Data for this exercise |

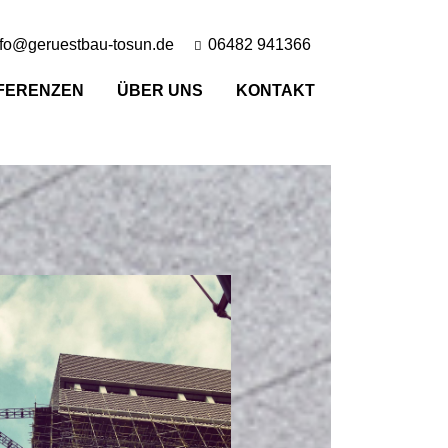
nfo@geruestbau-tosun.de
06482 941366
FERENZEN
ÜBER UNS
KONTAKT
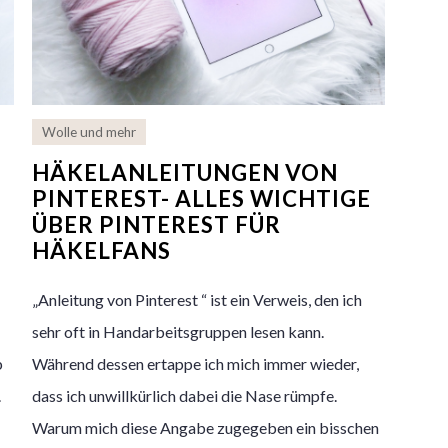
Wolle und mehr
HÄKELANLEITUNGEN VON
PINTEREST- ALLES WICHTIGE
ÜBER PINTEREST FÜR
HÄKELFANS
„Anleitung von Pinterest “ ist ein Verweis, den ich
sehr oft in Handarbeitsgruppen lesen kann.
b
Während dessen ertappe ich mich immer wieder,
.
dass ich unwillkürlich dabei die Nase rümpfe.
Warum mich diese Angabe zugegeben ein bisschen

Description of the task |
Using the entries above, say how many lines contain the string "mich"; the number is the full reply.

Worked solution |
2